Luke 6:48-49 (NKJV) “He is like a man building a house, who dug deep and laid the foundation on the rock. And when the flood arose, the stream beat vehemently against that house, and could not shake it, for it was founded on the rock.But he who heard and did nothing is like a man who built a house on the earth without a foundation, against which the stream beat vehemently; and immediately it fell. And the ruin of that house was great.”
A marriage combines two individuals from different families, social and economic backgrounds, and cultures. Therefore, every couple will need to make some adjustments and manage their expectations when it comes to spending money. When we are married, we may or may not be able to spend money based on the lifestyle that we had when we were single.
Marriage is a covenant relationship where a couple will journey with each other till death do they part. Covenant partners mutually share all assets, liabilities, and talents. Therefore, a couple will also share the same vision for marriage, including agreement about roles, responsibilities, and expectations. They have died to their old selves, are determined to crucify their flesh, and will resolve differences maturely. They will not hold grudges, take offense, or allow anger to simmer overnight, but strive to love each other with Agape love by extending grace and mercy and choosing to be empathetic.
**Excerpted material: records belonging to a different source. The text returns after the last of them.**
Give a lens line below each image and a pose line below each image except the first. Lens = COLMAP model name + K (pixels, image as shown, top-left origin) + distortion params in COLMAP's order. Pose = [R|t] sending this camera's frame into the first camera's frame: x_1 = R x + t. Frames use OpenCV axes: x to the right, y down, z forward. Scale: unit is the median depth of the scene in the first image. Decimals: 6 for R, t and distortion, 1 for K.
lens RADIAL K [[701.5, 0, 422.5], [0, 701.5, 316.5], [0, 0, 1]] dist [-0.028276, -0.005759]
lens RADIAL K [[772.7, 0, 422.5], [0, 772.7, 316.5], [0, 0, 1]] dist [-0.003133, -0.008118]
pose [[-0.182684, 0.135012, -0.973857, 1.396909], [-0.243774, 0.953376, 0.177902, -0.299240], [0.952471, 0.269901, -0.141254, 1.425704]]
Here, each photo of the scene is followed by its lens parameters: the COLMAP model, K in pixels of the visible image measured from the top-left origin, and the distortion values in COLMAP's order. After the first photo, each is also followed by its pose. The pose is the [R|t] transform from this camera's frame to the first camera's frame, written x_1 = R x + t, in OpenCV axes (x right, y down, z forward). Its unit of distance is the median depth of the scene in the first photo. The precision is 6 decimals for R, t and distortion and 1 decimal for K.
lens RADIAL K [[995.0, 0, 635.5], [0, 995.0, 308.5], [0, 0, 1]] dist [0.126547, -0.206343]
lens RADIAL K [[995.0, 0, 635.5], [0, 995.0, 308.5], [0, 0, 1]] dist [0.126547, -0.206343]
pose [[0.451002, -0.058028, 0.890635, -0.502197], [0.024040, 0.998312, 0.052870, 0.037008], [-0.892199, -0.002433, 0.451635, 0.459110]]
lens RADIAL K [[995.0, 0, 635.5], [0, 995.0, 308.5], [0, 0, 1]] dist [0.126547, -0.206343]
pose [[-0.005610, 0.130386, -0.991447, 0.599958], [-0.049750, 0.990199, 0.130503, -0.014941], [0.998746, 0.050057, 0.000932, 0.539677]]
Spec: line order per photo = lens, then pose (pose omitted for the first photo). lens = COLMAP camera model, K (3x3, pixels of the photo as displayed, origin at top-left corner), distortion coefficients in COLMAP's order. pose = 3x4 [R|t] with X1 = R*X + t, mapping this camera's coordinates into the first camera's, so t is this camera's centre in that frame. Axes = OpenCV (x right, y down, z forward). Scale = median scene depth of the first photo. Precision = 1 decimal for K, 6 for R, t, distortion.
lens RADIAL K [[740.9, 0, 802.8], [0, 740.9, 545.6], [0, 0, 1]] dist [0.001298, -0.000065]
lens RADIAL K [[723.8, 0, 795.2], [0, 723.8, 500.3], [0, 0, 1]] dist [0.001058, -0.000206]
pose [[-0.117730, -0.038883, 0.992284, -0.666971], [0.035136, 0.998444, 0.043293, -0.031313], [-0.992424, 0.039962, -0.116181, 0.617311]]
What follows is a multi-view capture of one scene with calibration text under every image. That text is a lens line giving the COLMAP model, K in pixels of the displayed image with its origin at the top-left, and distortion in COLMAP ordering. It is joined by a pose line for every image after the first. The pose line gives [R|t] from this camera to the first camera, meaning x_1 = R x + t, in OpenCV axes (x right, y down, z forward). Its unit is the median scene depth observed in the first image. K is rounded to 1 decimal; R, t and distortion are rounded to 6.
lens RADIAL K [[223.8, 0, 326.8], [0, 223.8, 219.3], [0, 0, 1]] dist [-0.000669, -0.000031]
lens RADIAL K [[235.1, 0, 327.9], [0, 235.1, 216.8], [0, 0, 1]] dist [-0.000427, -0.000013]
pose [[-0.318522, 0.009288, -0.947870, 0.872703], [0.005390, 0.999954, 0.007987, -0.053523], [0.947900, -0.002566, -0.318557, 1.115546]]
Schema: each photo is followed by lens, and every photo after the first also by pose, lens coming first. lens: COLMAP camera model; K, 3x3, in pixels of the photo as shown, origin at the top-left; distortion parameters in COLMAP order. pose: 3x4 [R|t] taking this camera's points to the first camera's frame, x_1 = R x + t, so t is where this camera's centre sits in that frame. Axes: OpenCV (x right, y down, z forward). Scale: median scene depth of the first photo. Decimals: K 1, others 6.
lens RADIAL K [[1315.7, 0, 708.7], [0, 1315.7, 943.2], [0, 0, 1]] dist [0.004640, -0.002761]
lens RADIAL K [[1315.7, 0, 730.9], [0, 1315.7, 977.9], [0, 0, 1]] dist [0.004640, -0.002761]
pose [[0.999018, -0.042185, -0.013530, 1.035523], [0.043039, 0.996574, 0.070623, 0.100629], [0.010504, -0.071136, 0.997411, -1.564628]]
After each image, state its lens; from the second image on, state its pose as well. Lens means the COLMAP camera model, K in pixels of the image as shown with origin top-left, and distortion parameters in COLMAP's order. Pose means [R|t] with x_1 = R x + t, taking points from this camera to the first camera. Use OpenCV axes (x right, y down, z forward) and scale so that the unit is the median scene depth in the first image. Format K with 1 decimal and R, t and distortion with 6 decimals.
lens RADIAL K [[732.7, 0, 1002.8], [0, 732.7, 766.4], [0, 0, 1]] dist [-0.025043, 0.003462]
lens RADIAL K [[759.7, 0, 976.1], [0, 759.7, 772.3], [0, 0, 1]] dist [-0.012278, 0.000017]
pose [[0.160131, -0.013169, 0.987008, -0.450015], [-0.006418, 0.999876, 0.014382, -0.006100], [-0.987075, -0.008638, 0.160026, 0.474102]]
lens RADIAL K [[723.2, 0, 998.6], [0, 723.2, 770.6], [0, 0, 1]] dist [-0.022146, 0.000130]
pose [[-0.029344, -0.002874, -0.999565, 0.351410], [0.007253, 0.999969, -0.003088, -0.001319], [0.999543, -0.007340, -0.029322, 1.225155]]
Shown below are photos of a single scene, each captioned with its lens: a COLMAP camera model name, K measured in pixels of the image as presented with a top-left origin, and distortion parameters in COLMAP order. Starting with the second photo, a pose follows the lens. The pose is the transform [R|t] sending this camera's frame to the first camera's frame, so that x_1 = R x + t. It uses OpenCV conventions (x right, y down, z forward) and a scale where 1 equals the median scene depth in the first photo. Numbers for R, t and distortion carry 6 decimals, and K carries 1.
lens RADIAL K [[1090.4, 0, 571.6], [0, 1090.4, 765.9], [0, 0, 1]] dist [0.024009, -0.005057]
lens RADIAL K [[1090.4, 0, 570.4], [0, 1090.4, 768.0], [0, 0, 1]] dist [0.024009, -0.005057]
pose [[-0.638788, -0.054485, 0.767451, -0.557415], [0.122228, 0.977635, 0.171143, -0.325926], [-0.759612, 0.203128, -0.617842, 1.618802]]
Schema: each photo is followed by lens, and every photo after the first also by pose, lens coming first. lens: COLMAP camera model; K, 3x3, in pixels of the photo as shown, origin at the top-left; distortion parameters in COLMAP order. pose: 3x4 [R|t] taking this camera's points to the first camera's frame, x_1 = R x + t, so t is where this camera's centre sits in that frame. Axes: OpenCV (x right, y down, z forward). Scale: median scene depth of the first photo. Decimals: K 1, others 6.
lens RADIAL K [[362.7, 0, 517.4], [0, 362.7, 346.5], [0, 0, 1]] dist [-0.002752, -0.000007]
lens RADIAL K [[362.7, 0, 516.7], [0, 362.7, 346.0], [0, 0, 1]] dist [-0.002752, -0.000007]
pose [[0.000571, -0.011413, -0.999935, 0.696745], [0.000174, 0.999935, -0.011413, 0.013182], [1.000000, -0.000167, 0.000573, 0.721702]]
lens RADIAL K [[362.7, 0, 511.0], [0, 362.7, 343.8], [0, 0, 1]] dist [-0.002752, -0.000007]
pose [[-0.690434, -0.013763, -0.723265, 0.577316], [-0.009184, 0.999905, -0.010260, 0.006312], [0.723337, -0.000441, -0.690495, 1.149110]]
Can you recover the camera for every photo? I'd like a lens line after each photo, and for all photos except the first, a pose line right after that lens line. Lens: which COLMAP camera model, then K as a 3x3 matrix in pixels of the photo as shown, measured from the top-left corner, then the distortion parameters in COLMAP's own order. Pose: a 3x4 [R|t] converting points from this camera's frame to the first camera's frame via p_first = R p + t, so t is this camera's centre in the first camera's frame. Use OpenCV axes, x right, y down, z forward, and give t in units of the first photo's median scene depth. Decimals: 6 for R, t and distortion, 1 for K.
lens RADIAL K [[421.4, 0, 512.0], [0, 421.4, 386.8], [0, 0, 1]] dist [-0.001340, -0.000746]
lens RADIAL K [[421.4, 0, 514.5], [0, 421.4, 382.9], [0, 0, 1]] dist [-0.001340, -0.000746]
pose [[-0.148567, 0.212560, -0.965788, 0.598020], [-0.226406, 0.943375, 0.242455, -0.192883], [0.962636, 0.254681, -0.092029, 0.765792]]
They will ensure that all unseen “umbilical cords” are severed from their parents to be truly one flesh with their spouse.
If a couple views marriage as a covenant instead of a contract, they will also agree to have a joint account and shared assets. Nonetheless, some people think that sharing their financial status openly with their spouse will make them vulnerable and open them up to exploitation, while in fact, laying out each other’s assets and liabilities helps to establish trust between the couple. Marriage relationships must be built on mutual trust, not suspicion, fear of being exploited, and mistrust. Some couples have decided to part ways when one isn’t ready to reveal everything to the other or to have a joint account, but it is better to deal with this before marriage than having money get in the way of the marriage especially when difficulties come.
In a covenant marriage, both parties will choose to stay together in financial troubles, whereas in a contractual marriage, the couple will find it difficult to sacrifice for their spouse during such times, because they will be focused on “what’s mine” vs. “what’s yours”. Those who have chosen to reveal and embrace each other despite their financial status have entered into a marriage covenant to watch over each other, uphold each other in prayer, exercise their faith in God in difficult times, and face them with shared finances.
Sermon Series:Before You Say I Do (Lesson 11 Finances)
不再分你我
路加福音6:48 – 49 “他像一个人盖房子,深深地挖地,把根基安在磐石上。到发大水的时候,水冲那房子,房子总不能摇动,因为根基立在磐石上(有古卷作“因为盖造得好”)。
惟有听见不去行的,就像一个人在土地上盖房子,没有根基;水一冲,随即倒塌了,并且那房子坏得很大。”
一段婚姻结合了来自不同家庭、社会地位和经济背景、以及文化背景的两个个体。因此,每对夫妇在开支方面将需要做一些调整并管理期望。结婚后,我们可能能够也可能无法再按照我们单身时的生活方式花钱。
婚姻是一个盟约关系,夫妇二人结伴同行直至死亡将他们分开。伴侣共享所有资产、负债和才能。因此,夫妻对婚姻有着相同的愿景,包括在角色、责任和期望上达成共识。他们已向着旧我死去,并决心钉死他们的肉体,他们将会成熟地解决分歧。他们不会怀恨在心,不常受冒犯,也不会让含怒过夜。他们会努力以无条件的爱来爱对方;给予恩上加恩的宠爱和怜悯,并选择与伴侣的情绪和情感产生共鸣。他们将确保所有无形的脐带都从各自的父母那里断开,与他们的配偶真正的合而为一。
如果一对夫妇视婚姻为一个盟约而不是一纸合约,那么他们也会同意开设联名账户并共享资产。 尽管如此,还是有人认为与自己的配偶公开地分享财务状况会使他们处于弱势,将自己陷于不利的处境。而事实上,彼此坦白资产和债务有助于夫妇之间建立信任。婚姻关系必须建立在相互信任的基础上,而不是建立在怀疑、害怕被利用和不信任之上。当一方不准备向另一方透露财务状况或不愿意设立共同账户时,有些夫妇甚至因此而分开。但是,在婚前面对这个问题总好过婚后因为金钱而导致使婚姻出问题,尤其是当困难到来的时候。
在盟约式婚姻中,双方都选择在遇到财务困难时同甘共苦。而在合同式婚姻中,夫妇双方会发现难以为对方作出牺牲,因为他们看重的是“哪些是我的”和“哪些是你的”。那些无论财务状况如何,都选择向彼此敞开,拥抱对方的夫妇则已进入盟约婚姻,彼此看顾,在祷告中相互支持,在困难时期对上帝充满信心,并以共享财务来面对困难。